Stored data
# # #
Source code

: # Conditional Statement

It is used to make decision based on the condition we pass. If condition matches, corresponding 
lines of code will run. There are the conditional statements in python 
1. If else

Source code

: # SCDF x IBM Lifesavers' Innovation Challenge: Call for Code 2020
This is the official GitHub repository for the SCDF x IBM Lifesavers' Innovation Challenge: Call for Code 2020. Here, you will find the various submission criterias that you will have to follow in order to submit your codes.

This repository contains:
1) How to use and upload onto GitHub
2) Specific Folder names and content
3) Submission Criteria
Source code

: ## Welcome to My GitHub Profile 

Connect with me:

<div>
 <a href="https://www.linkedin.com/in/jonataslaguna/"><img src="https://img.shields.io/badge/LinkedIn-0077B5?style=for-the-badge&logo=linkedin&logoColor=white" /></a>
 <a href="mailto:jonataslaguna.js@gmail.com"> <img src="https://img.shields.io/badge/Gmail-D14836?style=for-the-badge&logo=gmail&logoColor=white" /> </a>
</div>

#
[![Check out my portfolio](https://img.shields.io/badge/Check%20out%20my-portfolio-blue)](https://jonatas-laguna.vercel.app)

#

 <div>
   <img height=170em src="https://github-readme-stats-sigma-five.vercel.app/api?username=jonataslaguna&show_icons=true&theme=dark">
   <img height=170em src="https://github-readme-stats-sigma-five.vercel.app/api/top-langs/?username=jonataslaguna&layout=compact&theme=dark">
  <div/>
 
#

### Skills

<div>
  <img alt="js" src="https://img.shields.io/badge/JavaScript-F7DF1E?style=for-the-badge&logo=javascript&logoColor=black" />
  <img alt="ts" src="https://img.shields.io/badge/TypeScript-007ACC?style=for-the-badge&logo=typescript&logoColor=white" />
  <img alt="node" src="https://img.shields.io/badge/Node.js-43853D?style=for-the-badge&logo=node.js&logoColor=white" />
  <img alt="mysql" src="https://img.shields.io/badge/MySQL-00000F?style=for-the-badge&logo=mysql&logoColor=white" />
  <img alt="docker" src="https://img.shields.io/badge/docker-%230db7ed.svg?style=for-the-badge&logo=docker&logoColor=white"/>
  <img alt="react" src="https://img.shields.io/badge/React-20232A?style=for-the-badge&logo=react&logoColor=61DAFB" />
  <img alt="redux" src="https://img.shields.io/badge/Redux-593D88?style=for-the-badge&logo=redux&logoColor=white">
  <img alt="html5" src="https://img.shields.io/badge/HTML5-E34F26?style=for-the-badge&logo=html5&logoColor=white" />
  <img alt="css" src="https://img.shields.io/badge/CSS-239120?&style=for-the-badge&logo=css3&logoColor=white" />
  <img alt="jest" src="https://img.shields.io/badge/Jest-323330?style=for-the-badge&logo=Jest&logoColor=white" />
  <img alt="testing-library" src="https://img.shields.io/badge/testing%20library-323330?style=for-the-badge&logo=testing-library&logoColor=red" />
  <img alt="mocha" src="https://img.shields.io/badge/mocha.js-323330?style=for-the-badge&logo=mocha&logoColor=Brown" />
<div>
# # #
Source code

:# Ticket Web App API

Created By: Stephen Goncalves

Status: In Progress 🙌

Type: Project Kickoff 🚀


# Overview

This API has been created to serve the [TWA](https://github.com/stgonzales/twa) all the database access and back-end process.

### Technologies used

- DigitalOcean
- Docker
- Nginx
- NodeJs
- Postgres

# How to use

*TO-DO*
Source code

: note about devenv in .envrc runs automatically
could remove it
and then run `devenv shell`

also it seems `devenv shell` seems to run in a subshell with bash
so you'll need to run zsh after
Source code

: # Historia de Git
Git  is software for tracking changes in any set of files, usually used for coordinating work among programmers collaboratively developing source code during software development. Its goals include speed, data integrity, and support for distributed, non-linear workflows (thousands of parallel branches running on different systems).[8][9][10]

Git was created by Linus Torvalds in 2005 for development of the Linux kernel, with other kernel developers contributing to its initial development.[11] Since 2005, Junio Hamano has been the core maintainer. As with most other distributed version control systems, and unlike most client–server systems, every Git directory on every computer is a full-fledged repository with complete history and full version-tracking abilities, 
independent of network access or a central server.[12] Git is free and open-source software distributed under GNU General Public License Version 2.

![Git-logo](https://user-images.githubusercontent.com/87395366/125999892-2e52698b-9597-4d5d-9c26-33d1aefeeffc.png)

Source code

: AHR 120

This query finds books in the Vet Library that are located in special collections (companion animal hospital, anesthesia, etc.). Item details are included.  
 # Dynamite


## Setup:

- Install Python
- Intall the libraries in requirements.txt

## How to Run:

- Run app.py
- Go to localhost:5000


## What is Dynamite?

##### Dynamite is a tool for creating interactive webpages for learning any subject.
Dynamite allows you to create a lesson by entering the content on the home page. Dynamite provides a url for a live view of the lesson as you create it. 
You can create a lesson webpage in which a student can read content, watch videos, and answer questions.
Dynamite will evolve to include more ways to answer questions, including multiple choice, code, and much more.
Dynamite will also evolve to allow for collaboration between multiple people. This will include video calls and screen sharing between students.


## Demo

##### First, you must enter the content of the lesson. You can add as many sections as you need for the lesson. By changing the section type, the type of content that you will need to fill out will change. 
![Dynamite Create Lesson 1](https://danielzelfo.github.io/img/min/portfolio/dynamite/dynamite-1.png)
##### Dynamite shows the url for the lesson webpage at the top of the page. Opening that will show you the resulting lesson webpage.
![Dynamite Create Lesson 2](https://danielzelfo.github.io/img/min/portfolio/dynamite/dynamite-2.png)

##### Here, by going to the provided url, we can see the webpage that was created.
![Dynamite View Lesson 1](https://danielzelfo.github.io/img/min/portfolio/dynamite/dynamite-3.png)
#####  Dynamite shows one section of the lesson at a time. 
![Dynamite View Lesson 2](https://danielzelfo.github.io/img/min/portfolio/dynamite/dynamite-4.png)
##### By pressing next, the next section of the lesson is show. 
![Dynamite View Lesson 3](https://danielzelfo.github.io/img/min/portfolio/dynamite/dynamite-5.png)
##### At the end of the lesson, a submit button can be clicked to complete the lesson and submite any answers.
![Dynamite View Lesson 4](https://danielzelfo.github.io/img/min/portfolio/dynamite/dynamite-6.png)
# # #
**Work instruction**
Convert the lines of the items running from the one that contains "##### Here, by" down to the one that contains "##### At the", both included, into a JSON list of strings with one string per line and no blank lines.

**Result below**
[
  "##### Here, by going to the provided url, we can see the webpage that was created.",
  "![Dynamite View Lesson 1](https://danielzelfo.github.io/img/min/portfolio/dynamite/dynamite-3.png)",
  "#####  Dynamite shows one section of the lesson at a time. ",
  "![Dynamite View Lesson 2](https://danielzelfo.github.io/img/min/portfolio/dynamite/dynamite-4.png)",
  "##### By pressing next, the next section of the lesson is show. ",
  "![Dynamite View Lesson 3](https://danielzelfo.github.io/img/min/portfolio/dynamite/dynamite-5.png)",
  "##### At the end of the lesson, a submit button can be clicked to complete the lesson and submite any answers."
]